More recently, Brito and Noble (2014) and Jensen (2013) have found that academic achievement can be predicted by socio-economic status. They noted that children raised in poverty are more apt to experience emotional and social challenges, chronic stressors, and cognitive lags due to significant changes in areas related to memory and emotion.
Our economists must tell us at this time if there is entrenched poverty, and outline to us where it is happening in the country. Is the true figure 25 per cent below the poverty line? And has that figure grown since the onset of the Covid-19 pandemic? What are the economic implications for the application of digital technology to a reformed education system? I believe any attempt by any government seeking to reform the education system must have at its base a more equitable distribution of its wealth and resources for the common good. How then can wealth be redistributed?
Our health experts should be making a strong case for early diagnostic testing for all our children in the age group zero-to-five years.

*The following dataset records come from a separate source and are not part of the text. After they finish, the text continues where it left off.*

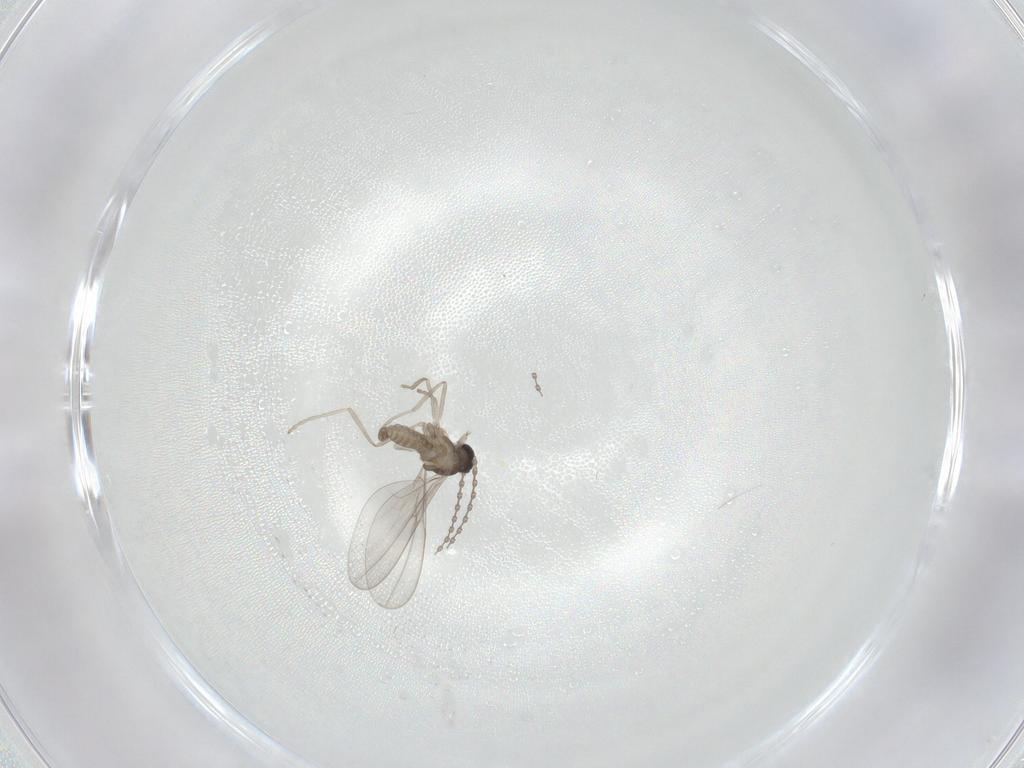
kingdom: Animalia
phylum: Arthropoda
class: Insecta
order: Diptera
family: Cecidomyiidae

Every child deserves a good start in a learning environment that is safe, healthy, emotionally supportive and cognitively stimulating. In that regard, a child who has a learning challenge or with social and emotional needs should be screened by age five for remedial intervention.

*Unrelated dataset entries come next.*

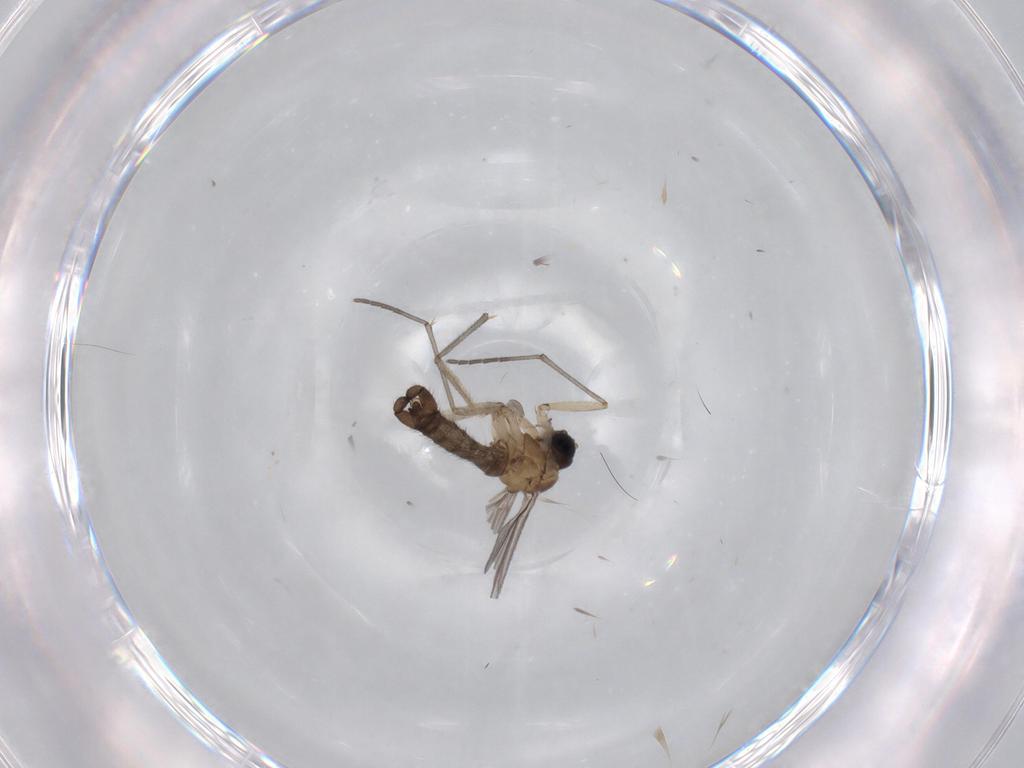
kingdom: Animalia
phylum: Arthropoda
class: Insecta
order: Diptera
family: Sciaridae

Our housing experts should be advocating for a housing policy that would dictate how our tenements and housing estates should be architecturally and acoustically designed with additional features that include health and wellness and the arts and sporting facilities.
And there should be the building of social capital through communicative action between the system and the cultural experiences “lifeworld” of the community (Habermas). Too many students in such learning cultures are distracted by noise, lack of space and sometimes mayhem.
In my opinion, that is the super structure upon which the system hinges; the ideational scaffolding that relates to differentiated curricula, high-stakes testing, a zoning principle, teacher professionalism, parent education in building a learning culture in the home, public schooling and government-assisted schools and the Concordat, the Teaching Service Commission, dissolution of the monolith that is the Ministry of Education are all relevant and important for the transformation of the education system, but unless the super structure exists, we will be constantly rewriting reports with selective items chosen to meet the needs of competing interests and powerbrokers. In essence, it calls for a multi-sectoral approach.
Maybe we all need facts. The Ministry of Education’s Research Unit, in collaboration with other ministries, should conduct a survey that would provide parent(s)’ education level, parental occupation, and a family stress model that explores how economic pressure experienced by parents is associated with hostility of children, child labour, truncated exposure to schooling and, most importantly, their children’s educational achievement.
The facts will set us all free.
Let me hasten to conclude that pressing issues cannot await the total eradication of poverty, but a government must recognise that some measure of affirmation may be necessary to undo the damage to scores of institutions and individuals that have normalised failure as it relates to schooling. Then too would a government recognise that public education is the great equaliser, and that there is value in strengthening and investing in school districts with the greatest need but have received the least resources.